# Blue Phase Ross Mount



## Snow Hunter (Nov 16, 2004)

I just got my BPR back from Sportsmans Taxidermy yesterday and I thought I would share a few pics of it. I shot the bird last spring in ND.
[siteimg]6990[/siteimg]
[siteimg]6991[/siteimg]
[siteimg]6992[/siteimg]


----------



## DeltaBoy (Mar 4, 2004)

Nice looking bird/mount Snowhunter - Congrats!

Just make sure Jake doesn't get his paws on it...


----------



## Snow Hunter (Nov 16, 2004)

Thanks Scott, Jake leaves all of my mounts alone. I just ask him "where are the birds" and he runs around the room and looks at all four of the mounts, it is pretty amusing.


----------



## headshot (Oct 26, 2006)

Nice mount. You should send that pic to Sask. enviroment. They say a BPR doesn't exsist.


----------



## Goose Guy350 (Nov 29, 2004)

Very nice mount, really pretty bird


----------



## brobones (Mar 10, 2004)

Very nice mount that is a trophy for sure


----------



## Snow Hunter (Nov 16, 2004)

headshot said:


> Nice mount. You should send that pic to Sask. enviroment. They say a BPR doesn't exsist.


That is pretty funny since they are in a few of peer reviewed papers and this is the second BPR I have seen. I have also seen a couple of Blue/Ross hybrids. Well since Sask doesn't believe in them, if you accidentally shoot one in canada in the spring, it must be a Blue Goose and is all good, :lol: :lol: .


----------



## headshot (Oct 26, 2006)

I never thought of that angle. It would be hard to get prosecuted for something that doesn't exsist. Was the bird with a flock of Ross'?


----------



## Snow Hunter (Nov 16, 2004)

This bird came in with a large mixed flock of snows and ross, got him on my last shot, broke a wingtip and it fell onto the one dry patch of field for miles.


----------



## headshot (Oct 26, 2006)

> got him on my last shot, broke a wingtip and it fell onto the one dry patch of field for miles.


Sounds like it was meant to be.
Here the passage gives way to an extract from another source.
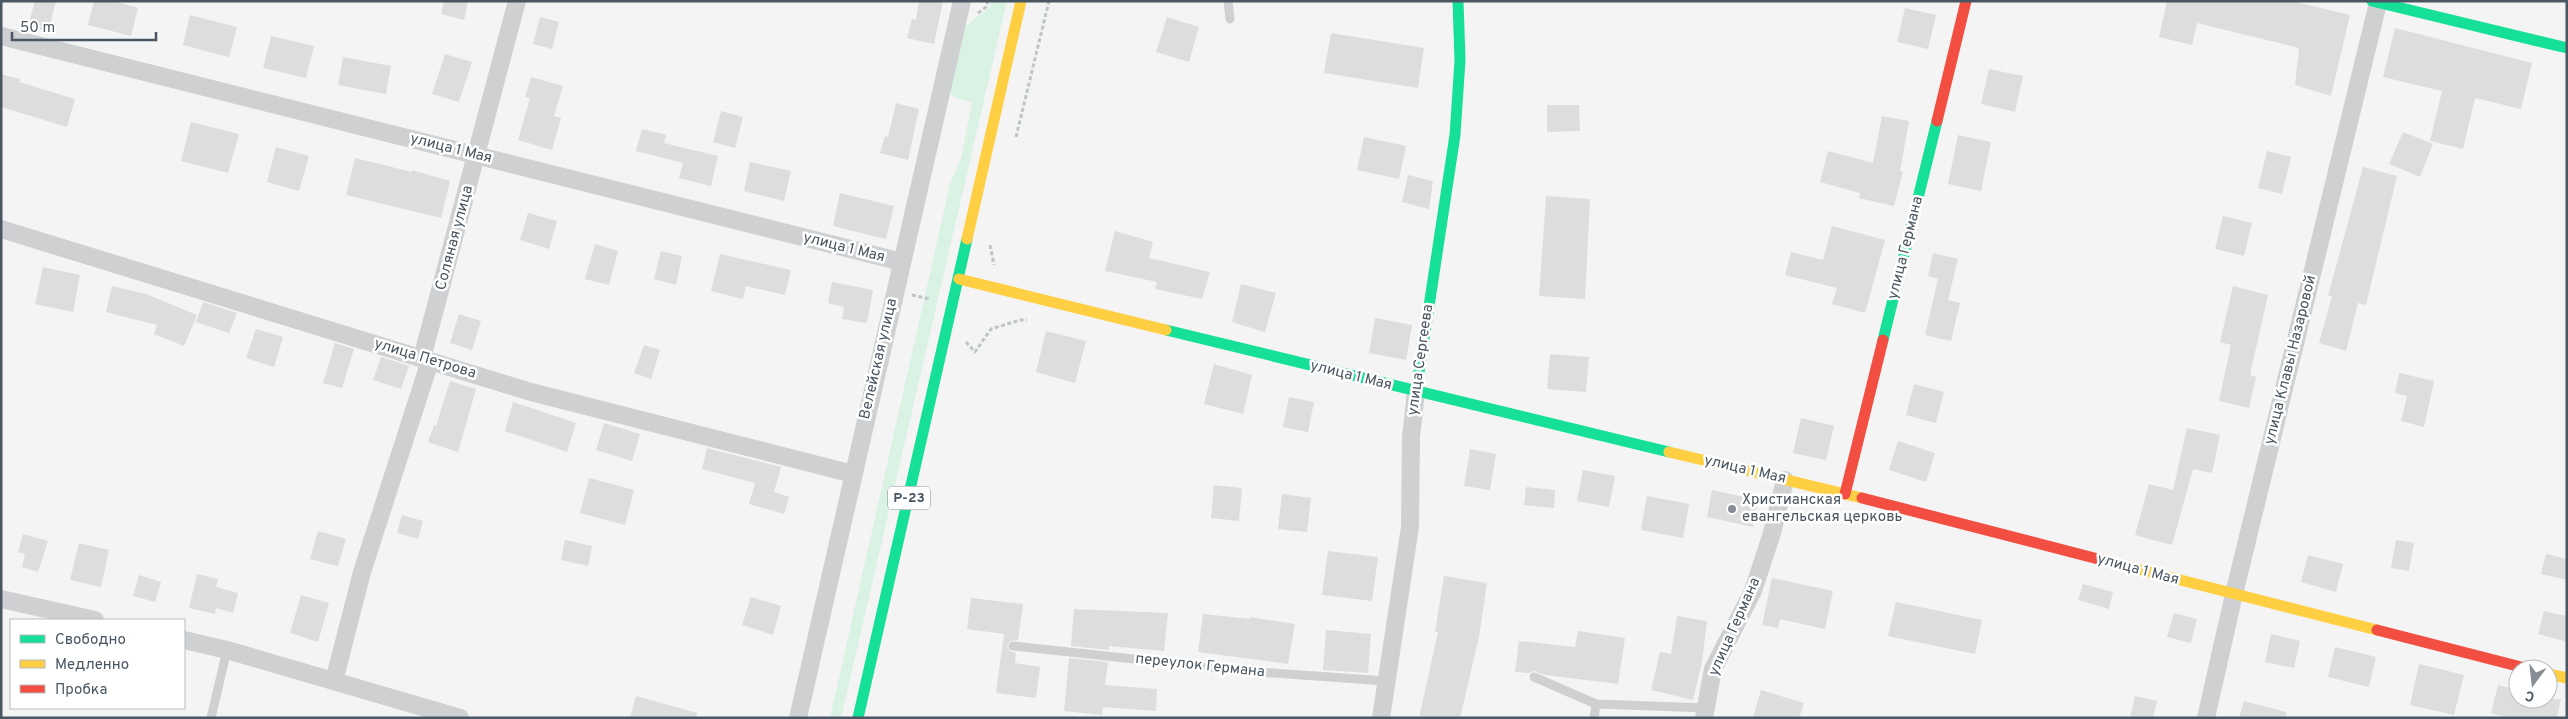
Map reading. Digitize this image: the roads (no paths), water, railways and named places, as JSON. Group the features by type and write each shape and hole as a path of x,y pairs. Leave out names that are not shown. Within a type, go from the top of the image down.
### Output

I did a little digging and Enviroment Canada now acknowledges the BPR, but SERM doesn't.

http://www.pnr-rpn.ec.gc.ca/nature/migr ... 09.en.html


----------



## nodakoutdoors.com (Feb 27, 2002)

Nice looking bird!


----------



## large munsterlander (Apr 13, 2007)

Awesome bird i would love to see one flying into my decoy spread!


----------



## Snow Hunter (Nov 16, 2004)

large munsterlander said:


> Awesome bird i would love to see one flying into my decoy spread!


I had no idea it was a bpr when I shot it, I had been trying to shoot white bellied blues that entire weekend, several people in my hunting party were looking to get one mounted and low and behold I shoot this instead. As I got closer to the bird I thought it might be a bpr  and started running towards it, when I got to it I started making so much noise I am sure my hunting buddies thought I was dying, I am pretty sure I made 2-3 times more noise then when I recovered my first collared ross and that was a lot of noise. :lol:


----------



## Chuck Smith (Feb 22, 2005)

That is a great looking mount. Congrats on the bird.
.


----------



## Maverick (Mar 4, 2002)

We got one this year that we think is one as well. I decided to eat it though.............

J.k. It's in my freezer and I am thinking about haveing Jonser mount it.


----------



## Snow Hunter (Nov 16, 2004)

Maverick said:


> It's in my freezer and I am thinking about haveing Jonser mount it.


Definately, Jim Benson and Jonser did mine and I am very happy with it. Also if you took in to them I could check it out. Jonser's bpr is still there in the shop as well. When you get a bpr I think the only thing to do is have it mounted. :beer:


----------



## DakotaDog72 (Sep 27, 2005)

I think thats the first time I've see a bird mounted in the corn stubble...looks AWESOME :beer:


----------



## Ridge Nelson (Jan 19, 2006)

I was told that they didnt exist either, but I had seen them on refuges before... :-?


----------



## Maverick (Mar 4, 2002)

> Definately, Jim Benson and Jonser did mine and I am very happy with it. Also if you took in to them I could check it out. Jonser's bpr is still there in the shop as well. When you get a bpr I think the only thing to do is have it mounted.


 We are not sure if it's a bfr or if it's a hybrid snow/ross? It's a tad bit bigger(not much), but has the same head with warts.


----------